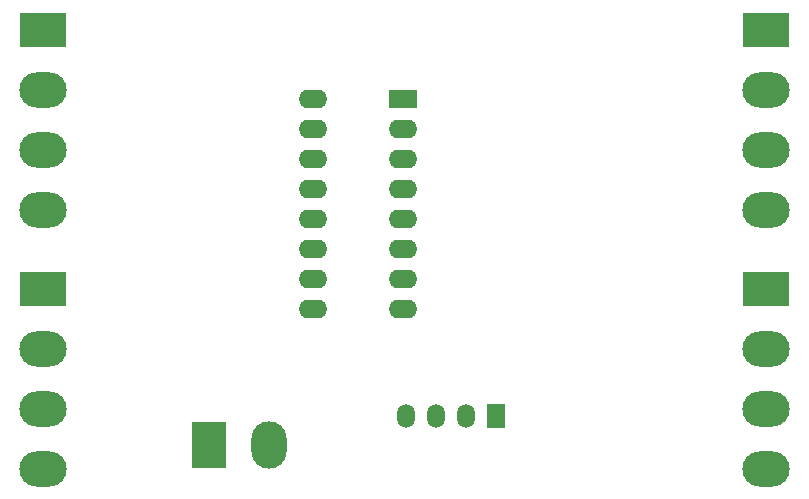
<source format=gbr>
%TF.GenerationSoftware,KiCad,Pcbnew,5.99.0+really5.1.10+dfsg1-1*%
%TF.CreationDate,2021-11-03T18:54:38+11:00*%
%TF.ProjectId,buffer,62756666-6572-42e6-9b69-6361645f7063,rev?*%
%TF.SameCoordinates,PX2faf080PY5f5e100*%
%TF.FileFunction,Soldermask,Top*%
%TF.FilePolarity,Negative*%
%FSLAX46Y46*%
G04 Gerber Fmt 4.6, Leading zero omitted, Abs format (unit mm)*
G04 Created by KiCad (PCBNEW 5.99.0+really5.1.10+dfsg1-1) date 2021-11-03 18:54:38*
%MOMM*%
%LPD*%
G01*
G04 APERTURE LIST*
%ADD10R,1.500000X2.000000*%
%ADD11O,1.500000X2.000000*%
%ADD12O,2.400000X1.600000*%
%ADD13R,2.400000X1.600000*%
%ADD14R,3.000000X4.000000*%
%ADD15O,3.000000X4.000000*%
%ADD16O,4.000000X3.000000*%
%ADD17R,4.000000X3.000000*%
G04 APERTURE END LIST*
D10*
%TO.C,U2*%
X42600000Y7300000D03*
D11*
X40060000Y7300000D03*
X37520000Y7300000D03*
X34980000Y7300000D03*
%TD*%
D12*
%TO.C,U1*%
X27130000Y16350000D03*
D13*
X34750000Y34130000D03*
D12*
X27130000Y18890000D03*
X34750000Y31590000D03*
X27130000Y21430000D03*
X34750000Y29050000D03*
X27130000Y23970000D03*
X34750000Y26510000D03*
X27130000Y26510000D03*
X34750000Y23970000D03*
X27130000Y29050000D03*
X34750000Y21430000D03*
X27130000Y31590000D03*
X34750000Y18890000D03*
X27130000Y34130000D03*
X34750000Y16350000D03*
%TD*%
D14*
%TO.C,J5*%
X18320000Y4800000D03*
D15*
X23400000Y4800000D03*
%TD*%
D16*
%TO.C,J4*%
X4250000Y24760000D03*
D17*
X4250000Y40000000D03*
D16*
X4250000Y29840000D03*
X4250000Y34920000D03*
%TD*%
%TO.C,J3*%
X4250000Y2760000D03*
D17*
X4250000Y18000000D03*
D16*
X4250000Y7840000D03*
X4250000Y12920000D03*
%TD*%
%TO.C,J2*%
X65500000Y24760000D03*
D17*
X65500000Y40000000D03*
D16*
X65500000Y29840000D03*
X65500000Y34920000D03*
%TD*%
%TO.C,J1*%
X65500000Y2760000D03*
D17*
X65500000Y18000000D03*
D16*
X65500000Y7840000D03*
X65500000Y12920000D03*
%TD*%
M02*

</source>
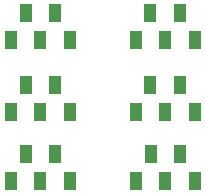
<source format=gbr>
G04 #@! TF.FileFunction,Paste,Bot*
%FSLAX46Y46*%
G04 Gerber Fmt 4.6, Leading zero omitted, Abs format (unit mm)*
G04 Created by KiCad (PCBNEW 4.0.7-e2-6376~58~ubuntu16.04.1) date Tue Jul 31 21:03:08 2018*
%MOMM*%
%LPD*%
G01*
G04 APERTURE LIST*
%ADD10C,0.100000*%
%ADD11R,1.000000X1.500000*%
G04 APERTURE END LIST*
D10*
D11*
X149800000Y-103050000D03*
X147300000Y-103050000D03*
X151060000Y-105350000D03*
X148560000Y-105350000D03*
X146060000Y-105350000D03*
X149790000Y-97160000D03*
X147290000Y-97160000D03*
X151060000Y-99490000D03*
X148560000Y-99490000D03*
X146060000Y-99490000D03*
X149790000Y-91110000D03*
X147290000Y-91110000D03*
X151060000Y-93400000D03*
X148560000Y-93400000D03*
X146060000Y-93400000D03*
X139240000Y-103050000D03*
X136740000Y-103050000D03*
X140470000Y-105340000D03*
X137970000Y-105340000D03*
X135470000Y-105340000D03*
X139240000Y-97170000D03*
X136740000Y-97170000D03*
X140470000Y-99480000D03*
X137970000Y-99480000D03*
X135470000Y-99480000D03*
X139240000Y-91110000D03*
X136740000Y-91110000D03*
X140470000Y-93400000D03*
X137970000Y-93400000D03*
X135470000Y-93400000D03*
M02*

</source>
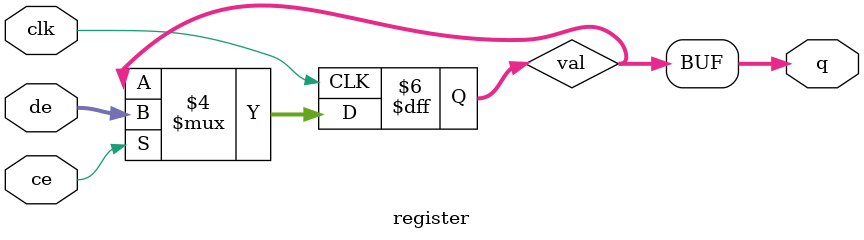
<source format=v>
`timescale 1ns / 1ps

module decoder(
    input [2:0]d_op,
    output [7:0]r_out
    );

    assign r_out[0] = (d_op == 3'd0) ? 1 : 0;
    assign r_out[1] = (d_op == 3'd1) ? 1 : 0;
    assign r_out[2] = (d_op == 3'd2) ? 1 : 0;
    assign r_out[3] = (d_op == 3'd3) ? 1 : 0;
    assign r_out[4] = (d_op == 3'd4) ? 1 : 0;
    assign r_out[5] = (d_op == 3'd5) ? 1 : 0;
    assign r_out[6] = (d_op == 3'd6) ? 1 : 0;
    assign r_out[7] = (d_op == 3'd7) ? 1 : 0;

endmodule


module rd_mux(
    input rd_op,
    input [7:0]in_alu_res,
    input [7:0]in_data_mem,
    output [7:0]odata
    );
    assign odata = (rd_op == 0) ? in_alu_res : in_data_mem;  

endmodule


module pc_mux(
    input op,
    input [7:0]pc_addr,
    input [7:0]alu_res,
    output [7:0]odata
    );
    assign odata = (op == 0) ? alu_res : pc_addr;
    
endmodule


module accumulator(
    input [7:0]idata,
    output [7:0]odata
);
    
    assign odata = idata + 1;
    
endmodule 


module jump_condition(
    input [1:0]pc_op,
    input [7:0]cmp_res,
    output odata
);
    assign odata = (pc_op == 2'b00) ? 1 : 
                   (pc_op == 2'b01) ? (cmp_res == 8'b0 ? 0 : 1) : 
                   (pc_op == 2'b10) ? (cmp_res == 8'b0 ? 1 : 0) : 0;
endmodule


module r_mux(
    input [2:0]r_op,
    input [7:0]r0,
    input [7:0]r1,
    input [7:0]r2,
    input [7:0]r3,
    input [7:0]r4,
    input [7:0]r5,
    input [7:0]r6,
    input [7:0]r7,
    output [7:0]odata
    );
    assign odata = (r_op == 3'h0) ? r0 : 
                   (r_op == 3'h1) ? r1 : 
                   (r_op == 3'h2) ? r2 : 
                   (r_op == 3'h3) ? r3 :
                   (r_op == 3'h4) ? r4 :
                   (r_op == 3'h5) ? r5 :
                   (r_op == 3'h6) ? r6 : 
                   (r_op == 3'h7) ? r7 : 8'h0;

endmodule


module imm_mux(
    input imm_op,
    input [7:0]ry_mux,
    input [7:0]imm,
    output [7:0]odata
    );
    assign odata = (imm_op == 0) ? ry_mux : imm;

endmodule


module alu_mux(
    input [1:0]alu_op,
    input [7:0]alu_and,
    input [7:0]alu_plus,
    input [7:0]alu_is_0,
    input [7:0]alu_imm,
    output [7:0]odata
    );      
    assign odata = (alu_op == 2'h0) ? alu_and : 
                    (alu_op == 2'h1) ? alu_plus :
                    (alu_op == 2'h2) ? alu_is_0 : alu_imm;
    
endmodule


module ALU(
    input [7:0]rx,
    input [7:0]ry,
    output [7:0]out_and,
    output [7:0]out_plus,
    output [7:0]out_is_0,
    output [7:0]out_imm
);

    assign out_and = rx & ry;
    assign out_plus = rx + ry;
    assign out_is_0 = (rx == 8'b0) ? 8'h0 : 8'hff;
    assign out_imm = ry;

endmodule


module register(
    input clk,
    input ce, 
    input [7:0]de,
    output [7:0]q
);
    reg [7:0]val = 0;
    
    always @(posedge clk) begin
        if(ce) val <= de;
        else val <= val;
    end

    assign q = val;

endmodule
</source>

########

About this exercise ▸ Transcribe all records verbatim, no pictures.

Response to this task ▸
<source format=gbr>
%TF.GenerationSoftware,KiCad,Pcbnew,5.99.0+really5.1.10+dfsg1-1*%
%TF.CreationDate,2021-11-03T18:54:38+11:00*%
%TF.ProjectId,buffer,62756666-6572-42e6-9b69-6361645f7063,rev?*%
%TF.SameCoordinates,PX2faf080PY5f5e100*%
%TF.FileFunction,Soldermask,Top*%
%TF.FilePolarity,Negative*%
%FSLAX46Y46*%
G04 Gerber Fmt 4.6, Leading zero omitted, Abs format (unit mm)*
G04 Created by KiCad (PCBNEW 5.99.0+really5.1.10+dfsg1-1) date 2021-11-03 18:54:38*
%MOMM*%
%LPD*%
G01*
G04 APERTURE LIST*
%ADD10R,1.500000X2.000000*%
%ADD11O,1.500000X2.000000*%
%ADD12O,2.400000X1.600000*%
%ADD13R,2.400000X1.600000*%
%ADD14R,3.000000X4.000000*%
%ADD15O,3.000000X4.000000*%
%ADD16O,4.000000X3.000000*%
%ADD17R,4.000000X3.000000*%
G04 APERTURE END LIST*
D10*
%TO.C,U2*%
X42600000Y7300000D03*
D11*
X40060000Y7300000D03*
X37520000Y7300000D03*
X34980000Y7300000D03*
%TD*%
D12*
%TO.C,U1*%
X27130000Y16350000D03*
D13*
X34750000Y34130000D03*
D12*
X27130000Y18890000D03*
X34750000Y31590000D03*
X27130000Y21430000D03*
X34750000Y29050000D03*
X27130000Y23970000D03*
X34750000Y26510000D03*
X27130000Y26510000D03*
X34750000Y23970000D03*
X27130000Y29050000D03*
X34750000Y21430000D03*
X27130000Y31590000D03*
X34750000Y18890000D03*
X27130000Y34130000D03*
X34750000Y16350000D03*
%TD*%
D14*
%TO.C,J5*%
X18320000Y4800000D03*
D15*
X23400000Y4800000D03*
%TD*%
D16*
%TO.C,J4*%
X4250000Y24760000D03*
D17*
X4250000Y40000000D03*
D16*
X4250000Y29840000D03*
X4250000Y34920000D03*
%TD*%
%TO.C,J3*%
X4250000Y2760000D03*
D17*
X4250000Y18000000D03*
D16*
X4250000Y7840000D03*
X4250000Y12920000D03*
%TD*%
%TO.C,J2*%
X65500000Y24760000D03*
D17*
X65500000Y40000000D03*
D16*
X65500000Y29840000D03*
X65500000Y34920000D03*
%TD*%
%TO.C,J1*%
X65500000Y2760000D03*
D17*
X65500000Y18000000D03*
D16*
X65500000Y7840000D03*
X65500000Y12920000D03*
%TD*%
M02*

</source>
<source format=gbr>
G04 #@! TF.FileFunction,Paste,Bot*
%FSLAX46Y46*%
G04 Gerber Fmt 4.6, Leading zero omitted, Abs format (unit mm)*
G04 Created by KiCad (PCBNEW 4.0.7-e2-6376~58~ubuntu16.04.1) date Tue Jul 31 21:03:08 2018*
%MOMM*%
%LPD*%
G01*
G04 APERTURE LIST*
%ADD10C,0.100000*%
%ADD11R,1.000000X1.500000*%
G04 APERTURE END LIST*
D10*
D11*
X149800000Y-103050000D03*
X147300000Y-103050000D03*
X151060000Y-105350000D03*
X148560000Y-105350000D03*
X146060000Y-105350000D03*
X149790000Y-97160000D03*
X147290000Y-97160000D03*
X151060000Y-99490000D03*
X148560000Y-99490000D03*
X146060000Y-99490000D03*
X149790000Y-91110000D03*
X147290000Y-91110000D03*
X151060000Y-93400000D03*
X148560000Y-93400000D03*
X146060000Y-93400000D03*
X139240000Y-103050000D03*
X136740000Y-103050000D03*
X140470000Y-105340000D03*
X137970000Y-105340000D03*
X135470000Y-105340000D03*
X139240000Y-97170000D03*
X136740000Y-97170000D03*
X140470000Y-99480000D03*
X137970000Y-99480000D03*
X135470000Y-99480000D03*
X139240000Y-91110000D03*
X136740000Y-91110000D03*
X140470000Y-93400000D03*
X137970000Y-93400000D03*
X135470000Y-93400000D03*
M02*

</source>
<source format=v>
`timescale 1ns / 1ps

module decoder(
    input [2:0]d_op,
    output [7:0]r_out
    );

    assign r_out[0] = (d_op == 3'd0) ? 1 : 0;
    assign r_out[1] = (d_op == 3'd1) ? 1 : 0;
    assign r_out[2] = (d_op == 3'd2) ? 1 : 0;
    assign r_out[3] = (d_op == 3'd3) ? 1 : 0;
    assign r_out[4] = (d_op == 3'd4) ? 1 : 0;
    assign r_out[5] = (d_op == 3'd5) ? 1 : 0;
    assign r_out[6] = (d_op == 3'd6) ? 1 : 0;
    assign r_out[7] = (d_op == 3'd7) ? 1 : 0;

endmodule


module rd_mux(
    input rd_op,
    input [7:0]in_alu_res,
    input [7:0]in_data_mem,
    output [7:0]odata
    );
    assign odata = (rd_op == 0) ? in_alu_res : in_data_mem;  

endmodule


module pc_mux(
    input op,
    input [7:0]pc_addr,
    input [7:0]alu_res,
    output [7:0]odata
    );
    assign odata = (op == 0) ? alu_res : pc_addr;
    
endmodule


module accumulator(
    input [7:0]idata,
    output [7:0]odata
);
    
    assign odata = idata + 1;
    
endmodule 


module jump_condition(
    input [1:0]pc_op,
    input [7:0]cmp_res,
    output odata
);
    assign odata = (pc_op == 2'b00) ? 1 : 
                   (pc_op == 2'b01) ? (cmp_res == 8'b0 ? 0 : 1) : 
                   (pc_op == 2'b10) ? (cmp_res == 8'b0 ? 1 : 0) : 0;
endmodule


module r_mux(
    input [2:0]r_op,
    input [7:0]r0,
    input [7:0]r1,
    input [7:0]r2,
    input [7:0]r3,
    input [7:0]r4,
    input [7:0]r5,
    input [7:0]r6,
    input [7:0]r7,
    output [7:0]odata
    );
    assign odata = (r_op == 3'h0) ? r0 : 
                   (r_op == 3'h1) ? r1 : 
                   (r_op == 3'h2) ? r2 : 
                   (r_op == 3'h3) ? r3 :
                   (r_op == 3'h4) ? r4 :
                   (r_op == 3'h5) ? r5 :
                   (r_op == 3'h6) ? r6 : 
                   (r_op == 3'h7) ? r7 : 8'h0;

endmodule


module imm_mux(
    input imm_op,
    input [7:0]ry_mux,
    input [7:0]imm,
    output [7:0]odata
    );
    assign odata = (imm_op == 0) ? ry_mux : imm;

endmodule


module alu_mux(
    input [1:0]alu_op,
    input [7:0]alu_and,
    input [7:0]alu_plus,
    input [7:0]alu_is_0,
    input [7:0]alu_imm,
    output [7:0]odata
    );      
    assign odata = (alu_op == 2'h0) ? alu_and : 
                    (alu_op == 2'h1) ? alu_plus :
                    (alu_op == 2'h2) ? alu_is_0 : alu_imm;
    
endmodule


module ALU(
    input [7:0]rx,
    input [7:0]ry,
    output [7:0]out_and,
    output [7:0]out_plus,
    output [7:0]out_is_0,
    output [7:0]out_imm
);

    assign out_and = rx & ry;
    assign out_plus = rx + ry;
    assign out_is_0 = (rx == 8'b0) ? 8'h0 : 8'hff;
    assign out_imm = ry;

endmodule


module register(
    input clk,
    input ce, 
    input [7:0]de,
    output [7:0]q
);
    reg [7:0]val = 0;
    
    always @(posedge clk) begin
        if(ce) val <= de;
        else val <= val;
    end

    assign q = val;

endmodule
</source>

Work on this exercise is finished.